The conversation about masculinity, patriarchy, and misogyny has never been so prominent or heated. Alarmed by a new generation of angry, broken young men, genderqueer writer Jacob Tobia set out to explore what was going on and came to a shocking conclusion: emotionally and spiritually-speaking, men and boys may be the ones suffering the most under the gender binary right now.
Jacob should know. For their gender-defying adolescent heart, the nonconsensual process of being “made a man” was crushing. After spending a lifetime fleeing manhood and masculinity, Jacob dares to ask the question: what happens if we stop understanding men as categorical beneficiaries of patriarchal institutions and start understanding them for what they are–co-survivors of patriarchy itself?

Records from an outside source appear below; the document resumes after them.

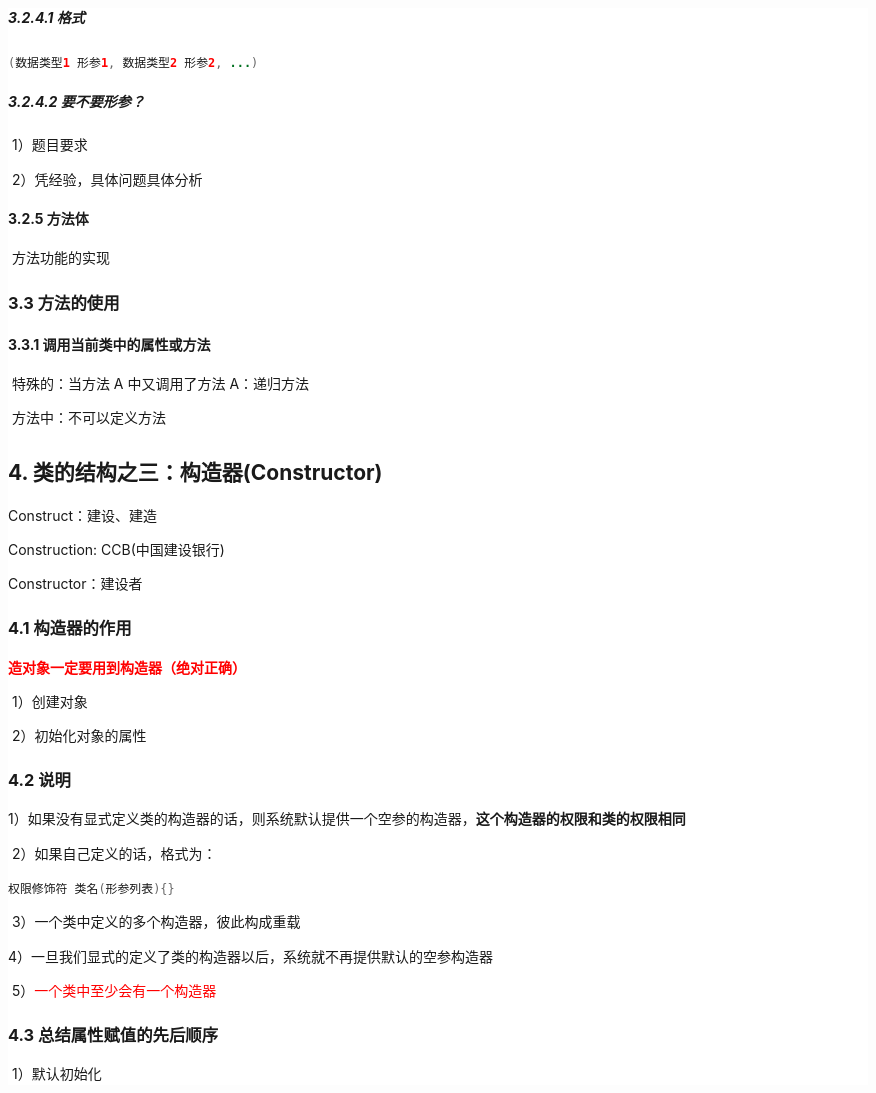 ##### 			3.2.4.1 格式

```java
(数据类型1 形参1, 数据类型2 形参2, ...)
```

##### 			3.2.4.2 要不要形参？

​			1）题目要求

​			2）凭经验，具体问题具体分析

#### 	3.2.5 方法体

​			方法功能的实现

### 3.3 方法的使用

#### 	3.3.1 调用当前类中的属性或方法

​			特殊的：当方法 A 中又调用了方法 A：递归方法

​			方法中：不可以定义方法

## 4. 类的结构之三：构造器(Constructor)

Construct：建设、建造

Construction:  CCB(中国建设银行)

Constructor：建设者

### 4.1 构造器的作用

​		<font color='red'>**造对象一定要用到构造器（绝对正确）**</font>

​		1）创建对象

​		2）初始化对象的属性

### 4.2 说明

​		1）如果没有显式定义类的构造器的话，则系统默认提供一个空参的构造器，**这个构造器的权限和类的权限相同**

​		2）如果自己定义的话，格式为：

```java
权限修饰符 类名(形参列表){}
```

​		3）一个类中定义的多个构造器，彼此构成重载

​		4）一旦我们显式的定义了类的构造器以后，系统就不再提供默认的空参构造器

​		5）<font color='red'>一个类中至少会有一个构造器</font>

### 4.3 总结属性赋值的先后顺序

​		1）默认初始化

In a series of personal and devastating essays, Before They Were Men argues that we must rewire our entire framework of feminism. A much-needed nonbinary intervention into a two-sided discourse gone stale, Jacob boldly posits compassion and empathy as the paradigm-shifting forces that will lead men—and us all—to a brighter future. Urgent, surprising, and at times, hilarious, they cover topics like:
- The unspoken body image issues and dysmorphia confronting men and boys.
- The difficulty of challenging a world that glorifies war, aggression, and the violence of men.
- The case for rethinking, and ultimately retiring, counterproductive terms like “Toxic Masculinity” and “Male Privilege.”
From exploring the abuse endured by men in the name of gender norms to addressing the myriad failures of feminist discourse in addressing men’s suffering, this book calls everyone–men, women, and nonbinary people alike–back to the table.